At the end of the book Belgrad posits two very interesting points that he does not answer in depth leaving the reader something to contemplate. The first point is found in the final chapter of the book and concerns the counterculture and "rock music." Belgrad discusses the comericality of rock music and how it was a revolution not in form (like bebop) but in its "verbal message." "This enabled rock to become the musical voice of a mass movement, although it diffused much of its potential radicalism through commodification." Belgrad develops a very interesting (and very debatable) topic in his conclusion and though it does not deal directly with the culture of spontaneity it is truly and interesting point to consider. The other interesting point that Belgrad posits yet does not develop is the apparent contradiction within the claimed spirituality of the avant-garde. Belgrad questions,
How well does a sense of the obstacles imposed by the dominant culture explain the gap between this idealistic vision and the biographies of spontaneity's leading figures? Can Charlie Parker, Jack Kerouac, and Jackson Pollack, with their huge failures in human relationships, really be understood as advocates of intersubjectivity?
Belgrad attempts to answer this very powerful question quickly, defending the men's respective turmoil well appealing logically to the difficulty of going against the accepted norms of culture. Belgrad's entire book is dedicated to investigating fairly complex and abstract subject in depth, yet all too quickly posits and answers a very difficult and interesting question. Perhaps Belgrad did not recognize the power and importance of this question in the overall consideration of the importance and impact of spontaneity; or he does not wish to dedicate too much time to a question that might break the lovely façade that he established for spontaneity. Either way, it is a fascinating point for Belgrad to make and one that can be contemplated for quite sometime.

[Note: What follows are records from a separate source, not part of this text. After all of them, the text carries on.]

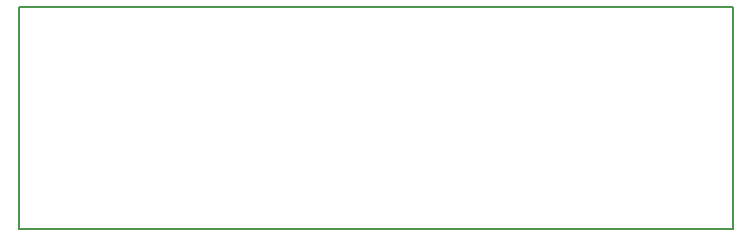
<source format=gko>
G04 #@! TF.FileFunction,Profile,NP*
%FSLAX46Y46*%
G04 Gerber Fmt 4.6, Leading zero omitted, Abs format (unit mm)*
G04 Created by KiCad (PCBNEW 4.0.2-stable) date Sunday, June 19, 2016 'PMt' 07:45:26 PM*
%MOMM*%
G01*
G04 APERTURE LIST*
%ADD10C,0.100000*%
%ADD11C,0.150000*%
G04 APERTURE END LIST*
D10*
D11*
X38709600Y-52933600D02*
X38709600Y-34137600D01*
X99161600Y-52933600D02*
X38709600Y-52933600D01*
X99161600Y-34137600D02*
X99161600Y-52933600D01*
X38709600Y-34137600D02*
X99161600Y-34137600D01*
M02*

</source>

Belgrad does an excellent job tackling a complex and broad topic such as the art of the postwar period. Though it is a broad topic, Belgrad unites the works together very well. Any reader, though, cannot approach this book; the book is very complex and requires some background in the art, music, literature etc as well as in philosophy, psychology and other influential factors on the artists of spontaneity. Belgrad's work is excellent and ties together both Graebner and Herman quite well. The Culture of Spontaneity goes past Graebner's discussion of the 1940s (to show how Graebner's "Age of Doubt" went into the 1950s) and also how psychology (Jung and Goodman specifically) impacted the arts in the postwar period.